The Impact of Bone Marrow Hematogones on Umbilical Cord Blood Transplant Outcomes in Acute Myeloid Leukemia Patients,

Abstract 4148

Hematogones are B-lymphocyte precursors which reside in the marrow and undergo an orderly maturation sequence to give rise to mature B cells. (McKenna, Blood 2001) Recently, the percentage of hematogones detected in the bone marrow (BM) after induction therapy for acute myeloid leukemia (AML) has been associated with improved leukemia-free survival and overall survival. (Chantepie, Blood 2011) Early after umbilical cord blood transplant (UCBT), patients show marked differences in BM hematogone percentages. Little is known about whether such differences are clinically relevant, which may explain why hematogones are not routinely reported in BM differential counts and are, instead, combined with other lymphocytes. We hypothesized that increased hematogones would be associated with superior transplant outcomes.

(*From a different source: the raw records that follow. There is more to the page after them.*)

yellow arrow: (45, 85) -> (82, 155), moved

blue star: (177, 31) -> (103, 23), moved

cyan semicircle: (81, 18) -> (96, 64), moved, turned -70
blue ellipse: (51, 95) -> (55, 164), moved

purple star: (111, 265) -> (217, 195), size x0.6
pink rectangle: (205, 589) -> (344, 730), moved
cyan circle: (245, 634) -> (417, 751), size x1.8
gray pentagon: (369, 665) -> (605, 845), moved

Two independent reviewers assessed hematogone percentages in BM aspirates performed on day 21 and 100 post-UCBT (i.e. D21 & D100) from 88 patients with AML undergoing myeloablative UCBT at the University of Minnesota between 02/1999 and 07/2008. Patients with evidence of relapse at the time of the marrow analysis were excluded. Because of the morphological similarity between hematogones and leukemic lymphoblasts, only patients with AML were included in this analysis. The reviewers were blinded to clinical outcomes. Correlation coefficients for the morphologic assessment of hematogones at D21 and D100 were each >0.8, confirming good interobserver reproducibility (p<0.01).

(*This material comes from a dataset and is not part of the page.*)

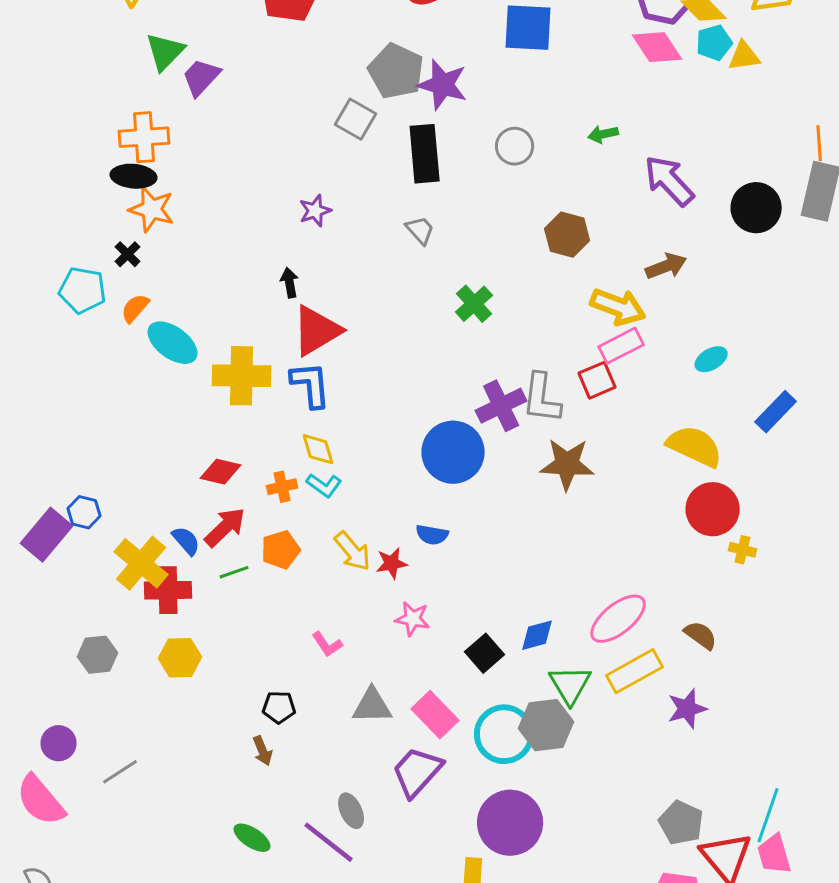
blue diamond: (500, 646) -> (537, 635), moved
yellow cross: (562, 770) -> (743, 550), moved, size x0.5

Prospective outcome data for patients in the lowest marrow hematogone quartile (0% at D21 after UCBT and ≤0.9% at D100 after UCBT) were compared with those of patients in the upper three quartiles using a multivariate analysis (MVA) model. This model incorporated donor number (single vs. double), recipient age (<21 vs. ≥ 21), recipient CMV status (negative vs. positive), total, post-thaw CD34 (<0.50 vs. ≥0.50), total, post-thaw CFU (<0.042 vs. ≥ 0.042), and total nucleated cell (TNC) (<0.38 vs. ≥0.38). Endpoints studied included time to neutrophil and platelet recovery, overall survival, disease free survival (DFS), transplant related mortality (TRM), risk of relapse, acute GVHD (aGVHD), and chronic GVHD (cGVHD).

At D21 after UCBT, the percentage of marrow hematogones varied from 0 to 10.8% (N = 85). In MVA, a high percentage of hematogones at D21 was associated less aGVHD grade 3–4 (RR=0.3 [0.15–0.59], p=0.01). At D100 after UCBT the percentage of marrow hematogones varied from 0 to 29.8% (N = 69). In MVA, a high percentage of BM hematogones at D100 was associated with improved overall survival (p=0.02) and this was due to a lower treatment related mortality (p=<0.01). (See Table 1)

This study shows that BM hematogone percentage may be a useful prognostic indicator in AML patients following UCBT. We propose that hematogones be routinely reported in BM differential counts.